Subscribe

NDMP backup failure for large file system after 16hrs

Hello Friends,

 

NDMP Backup is failing with netbackup status code 99 for a File system of size 17 TB after 16 hrs from the start of the backup. No Progress in any of the NDMP phases.

 

 

Filer Backup logs:

 

dmp Sun Jan 22 02:00:43 CST 2017 /vol/pool2/(7) Error (job aborted)
dmp Sun Jan 22 02:00:43 CST 2017 /vol/pool2_1/(7) Tape_close (ndmp)
dmp Sun Jan 22 02:00:43 CST 2017 /vol/pool2_1/(7) Abort (0 MB)
dmp Sun Jan 22 02:00:43 CST 2017 /vol/pool2_1/(7) Log_msg (reg inodes: 3232764 other inodes: 22265 dirs: 165388 nt dirs: 0 nt inodes: 0 acls: 0)
dmp Sun Jan 22 02:00:43 CST 2017 /vol/pool2_1/(7) Log_msg (Phase 1 time: 0)
dmp Sun Jan 22 02:00:43 CST 2017 /vol/pool2_1/(7) Log_msg (Phase 3: directories dumped: 0)
dmp Sun Jan 22 02:00:43 CST 2017 /vol/pool2_1/(7) Log_msg (Phase 3: wafl directory blocks read: 0)
dmp Sun Jan 22 02:00:43 CST 2017 /vol/pool2_1/(7) Log_msg (Phase 3 throughput (MB sec): read 0 write 0)
dmp Sun Jan 22 02:00:43 CST 2017 /vol/pool2_1/(7) Log_msg (Percent of phase3 time spent for: reading inos 0% dumping ino 0%)

 

Netbackup logs:

 

01/08/2017 10:45:41 - Error ndmpagent (pid=51001) aborting operation - no mover progress

01/08/2017 10:45:43 - Error ndmpagent (pid=51001) NDMP backup failed, path = /vol/pool2_1/

01/08/2017 10:45:43 - Info ndmpagent (pid=51001)  tapprd01-b: DUMP: job aborted

01/08/2017 10:45:43 - Info ndmpagent (pid=51001)  tapprd01-b: DUMP: DUMP IS ABORTED

 

I have tried a dump with null to this volume , it works fine (cmd used ::"dump -0f null /vol/pool2_1")

 

Not sure on the trace of this issue.

 

Thanks
Saran

 

Re: NDMP backup failure for large file system after 16hrs

Unfortunately this doesn't tell us anything except the dump was aborted.
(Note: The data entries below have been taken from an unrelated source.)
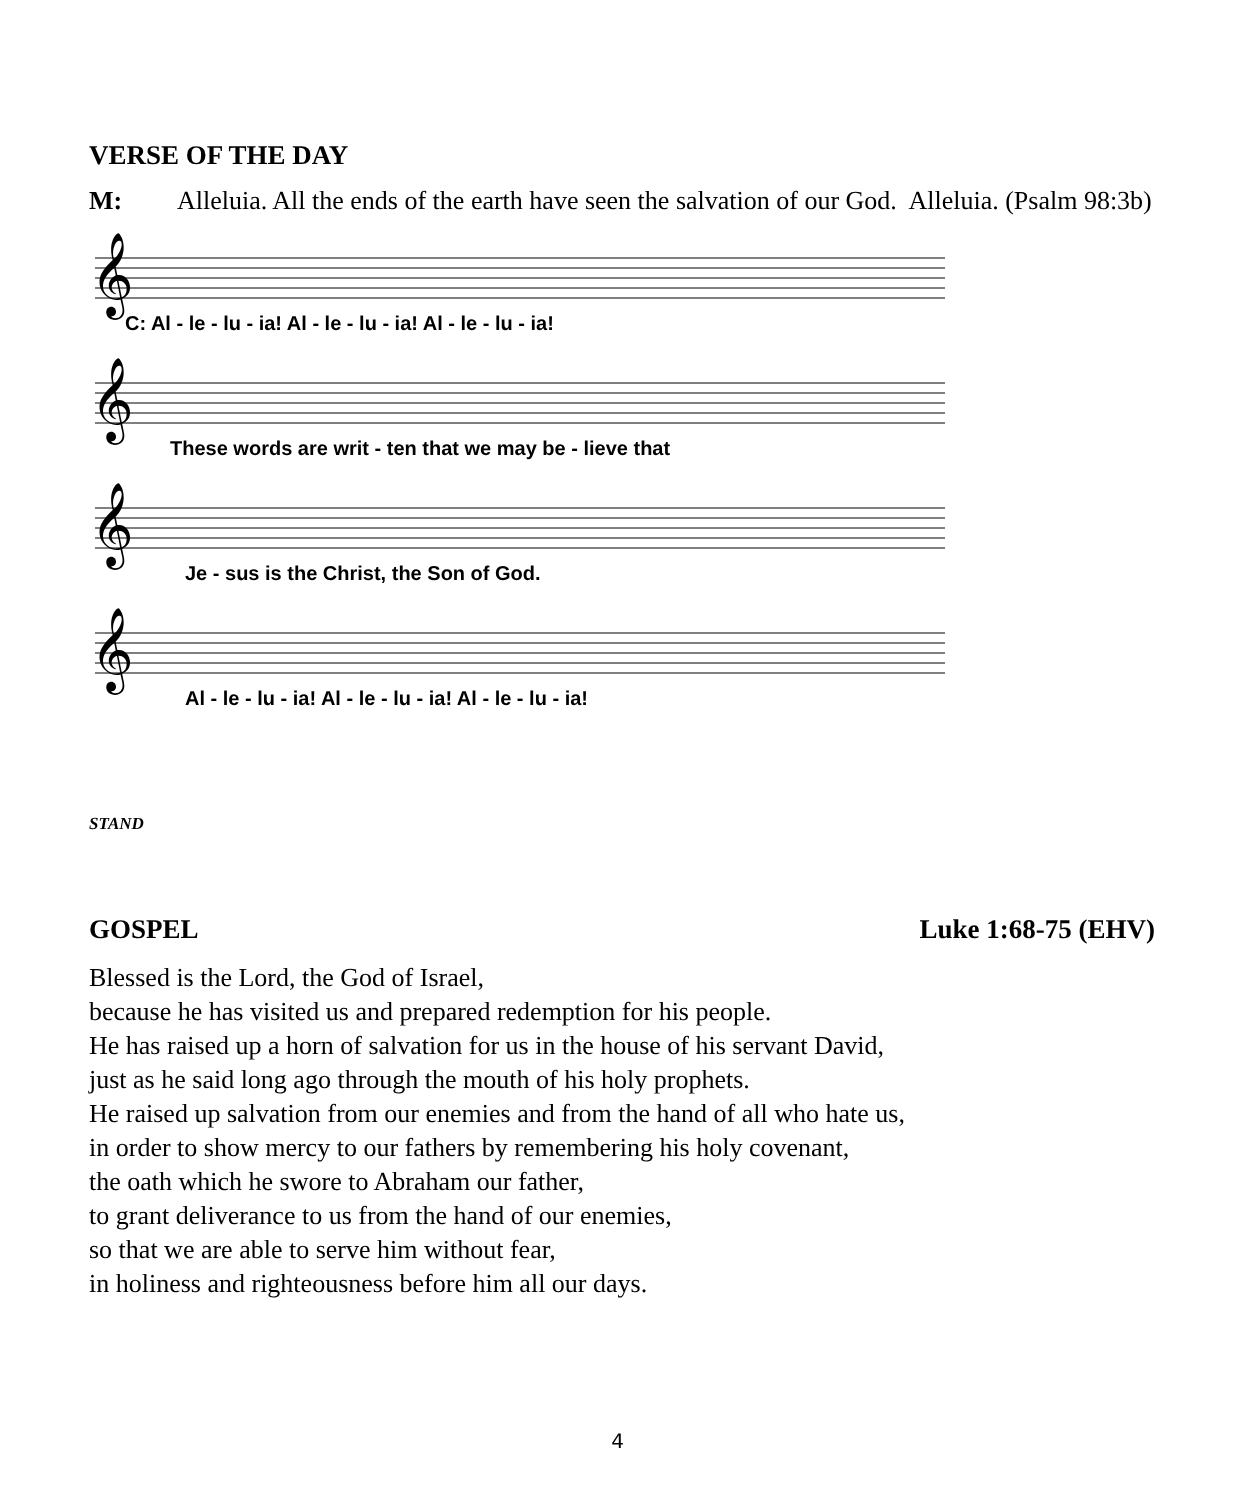VERSE OF THE DAY
M: Alleluia. All the ends of the earth have seen the salvation of our God. Alleluia. (Psalm 98:3b)
𝄞
𝄞
𝄞
𝄞
C: Al - le - lu - ia! Al - le - lu - ia! Al - le - lu - ia!
These words are writ - ten that we may be - lieve that
Je - sus is the Christ, the Son of God.
Al - le - lu - ia! Al - le - lu - ia! Al - le - lu - ia!
STAND
GOSPEL Luke 1:68-75 (EHV)
Blessed is the Lord, the God of Israel,
because he has visited us and prepared redemption for his people.
He has raised up a horn of salvation for us in the house of his servant David,
just as he said long ago through the mouth of his holy prophets.
He raised up salvation from our enemies and from the hand of all who hate us,
in order to show mercy to our fathers by remembering his holy covenant,
the oath which he swore to Abraham our father,
to grant deliverance to us from the hand of our enemies,
so that we are able to serve him without fear,
in holiness and righteousness before him all our days.
4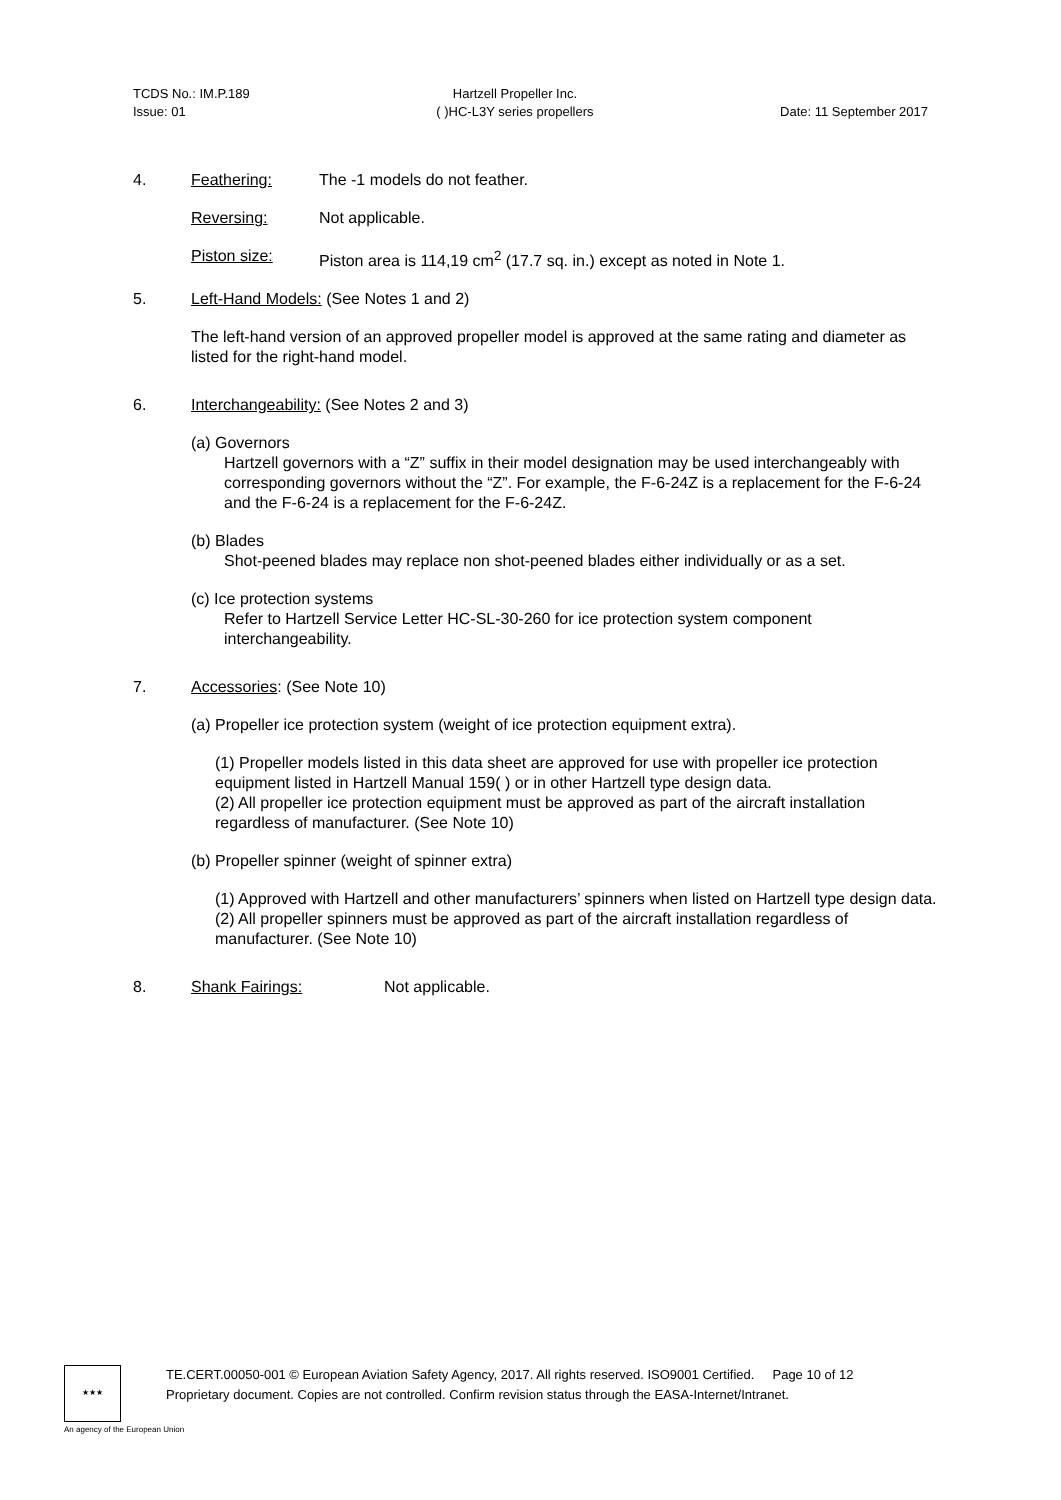TCDS No.: IM.P.189
Issue: 01
Hartzell Propeller Inc.
( )HC-L3Y series propellers
Date: 11 September 2017
4. Feathering: The -1 models do not feather.
Reversing: Not applicable.
Piston size: Piston area is 114,19 cm<sup>2</sup> (17.7 sq. in.) except as noted in Note 1.
5. Left-Hand Models: (See Notes 1 and 2)
The left-hand version of an approved propeller model is approved at the same rating and diameter as listed for the right-hand model.
6. Interchangeability: (See Notes 2 and 3)
(a) Governors
Hartzell governors with a “Z” suffix in their model designation may be used interchangeably with corresponding governors without the “Z”. For example, the F-6-24Z is a replacement for the F-6-24 and the F-6-24 is a replacement for the F-6-24Z.
(b) Blades
Shot-peened blades may replace non shot-peened blades either individually or as a set.
(c) Ice protection systems
Refer to Hartzell Service Letter HC-SL-30-260 for ice protection system component interchangeability.
7. Accessories: (See Note 10)
(a) Propeller ice protection system (weight of ice protection equipment extra).
(1) Propeller models listed in this data sheet are approved for use with propeller ice protection equipment listed in Hartzell Manual 159( ) or in other Hartzell type design data.
(2) All propeller ice protection equipment must be approved as part of the aircraft installation regardless of manufacturer. (See Note 10)
(b) Propeller spinner (weight of spinner extra)
(1) Approved with Hartzell and other manufacturers’ spinners when listed on Hartzell type design data.
(2) All propeller spinners must be approved as part of the aircraft installation regardless of manufacturer. (See Note 10)
8. Shank Fairings: Not applicable.
★★★
TE.CERT.00050-001 © European Aviation Safety Agency, 2017. All rights reserved. ISO9001 Certified. Page 10 of 12
Proprietary document. Copies are not controlled. Confirm revision status through the EASA-Internet/Intranet.
An agency of the European Union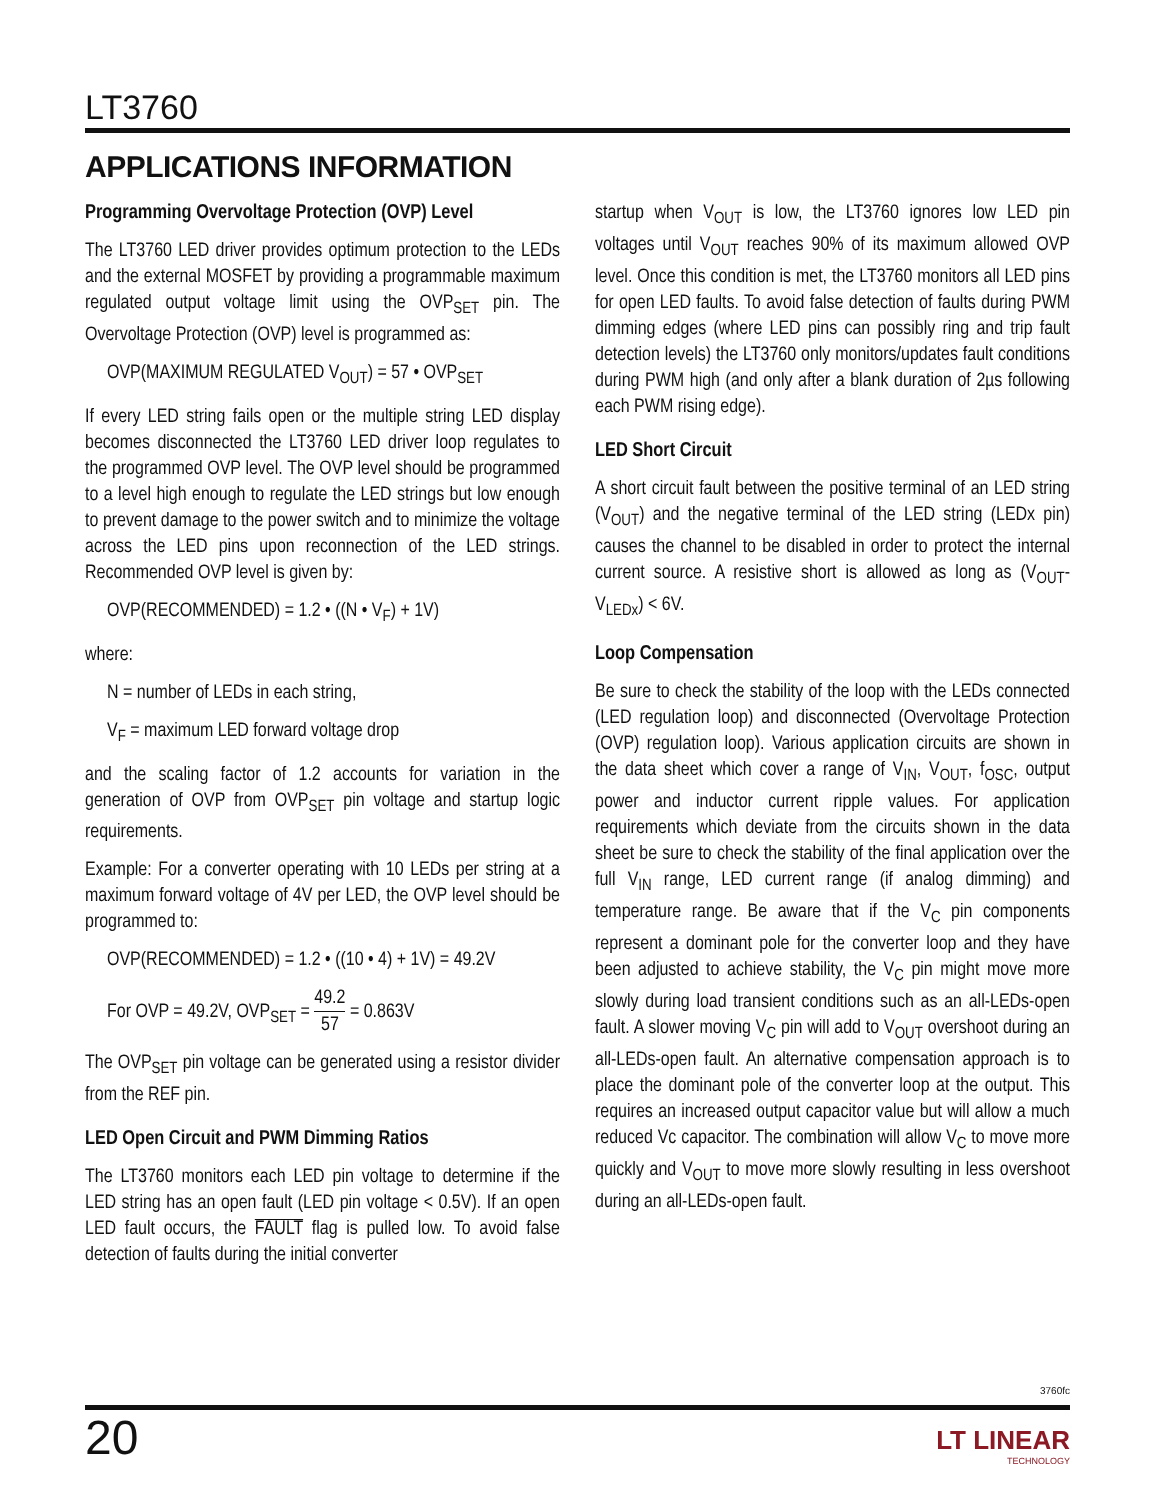LT3760
APPLICATIONS INFORMATION
Programming Overvoltage Protection (OVP) Level
The LT3760 LED driver provides optimum protection to the LEDs and the external MOSFET by providing a programmable maximum regulated output voltage limit using the OVP<sub>SET</sub> pin. The Overvoltage Protection (OVP) level is programmed as:
OVP(MAXIMUM REGULATED V<sub>OUT</sub>) = 57 • OVP<sub>SET</sub>
If every LED string fails open or the multiple string LED display becomes disconnected the LT3760 LED driver loop regulates to the programmed OVP level. The OVP level should be programmed to a level high enough to regulate the LED strings but low enough to prevent damage to the power switch and to minimize the voltage across the LED pins upon reconnection of the LED strings. Recommended OVP level is given by:
OVP(RECOMMENDED) = 1.2 • ((N • V<sub>F</sub>) + 1V)
where:
N = number of LEDs in each string,
V<sub>F</sub> = maximum LED forward voltage drop
and the scaling factor of 1.2 accounts for variation in the generation of OVP from OVP<sub>SET</sub> pin voltage and startup logic requirements.
Example: For a converter operating with 10 LEDs per string at a maximum forward voltage of 4V per LED, the OVP level should be programmed to:
OVP(RECOMMENDED) = 1.2 • ((10 • 4) + 1V) = 49.2V
For OVP = 49.2V, OVP<sub>SET</sub> = 49.2 57 = 0.863V
The OVP<sub>SET</sub> pin voltage can be generated using a resistor divider from the REF pin.
LED Open Circuit and PWM Dimming Ratios
The LT3760 monitors each LED pin voltage to determine if the LED string has an open fault (LED pin voltage < 0.5V). If an open LED fault occurs, the FAULT flag is pulled low. To avoid false detection of faults during the initial converter
startup when V<sub>OUT</sub> is low, the LT3760 ignores low LED pin voltages until V<sub>OUT</sub> reaches 90% of its maximum allowed OVP level. Once this condition is met, the LT3760 monitors all LED pins for open LED faults. To avoid false detection of faults during PWM dimming edges (where LED pins can possibly ring and trip fault detection levels) the LT3760 only monitors/updates fault conditions during PWM high (and only after a blank duration of 2µs following each PWM rising edge).
LED Short Circuit
A short circuit fault between the positive terminal of an LED string (V<sub>OUT</sub>) and the negative terminal of the LED string (LEDx pin) causes the channel to be disabled in order to protect the internal current source. A resistive short is allowed as long as (V<sub>OUT</sub>-V<sub>LEDx</sub>) < 6V.
Loop Compensation
Be sure to check the stability of the loop with the LEDs connected (LED regulation loop) and disconnected (Overvoltage Protection (OVP) regulation loop). Various application circuits are shown in the data sheet which cover a range of V<sub>IN</sub>, V<sub>OUT</sub>, f<sub>OSC</sub>, output power and inductor current ripple values. For application requirements which deviate from the circuits shown in the data sheet be sure to check the stability of the final application over the full V<sub>IN</sub> range, LED current range (if analog dimming) and temperature range. Be aware that if the V<sub>C</sub> pin components represent a dominant pole for the converter loop and they have been adjusted to achieve stability, the V<sub>C</sub> pin might move more slowly during load transient conditions such as an all-LEDs-open fault. A slower moving V<sub>C</sub> pin will add to V<sub>OUT</sub> overshoot during an all-LEDs-open fault. An alternative compensation approach is to place the dominant pole of the converter loop at the output. This requires an increased output capacitor value but will allow a much reduced Vc capacitor. The combination will allow V<sub>C</sub> to move more quickly and V<sub>OUT</sub> to move more slowly resulting in less overshoot during an all-LEDs-open fault.
3760fc
20 LT LINEAR
TECHNOLOGY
I would recommend you to enable ndmp debug logs prior to the backup start

following this kb

https://kb.netapp.com/support/s/article/how-to-enable-ndmp-debugging-in-data-ontap

then as soon as backup failed collect ndmp and backup logs with mentioning what volume was backed up time of start\fail

then open a case to Netapp with provided collected data

Re: NDMP backup failure for large file system after 16hrs

  1. Error 99 is a generic error, used for NDMP backup to disk or tape.

    You may be out of resources because your filer reached the maximum number of threads.
    Because you're backing up to tape, you might want to try the steps in this article:

    https://kb.netapp.com/support/s/article/ka11A00000015mnQAA/troubleshooting-workflow-ndmp-backup-fails-to-start?language=en_US

  2. There are NDMP session limititations for either disk or tape backups.  Take a look at this article:

    https://kb.netapp.com/support/s/article/ka21A0000000j8DQAQ/how-do-ndmp-session-limitations-work-with-data-ontap-8-2-and-later?language=en_US

    Dump and Restore sessions: These are NDMP sessions directly responsible for backing up data to and from disk or tape. They interface with the NDMP data or tape service.

    Control or 'common' sessions: These are bi-directional NDMP control connections responsible for NDMP control commands or messages between the NDMP client (typically a backup application) and the NMDP server (typically a NetApp Storage Controller)

            NDMPsessions.PNG

 

Re: NDMP backup failure for large file system after 16hrs

[ Edited ]

We have decided to split the backup with sub folders of multiple policy. Hope it might work well, however still doesn't understand cause of this issue.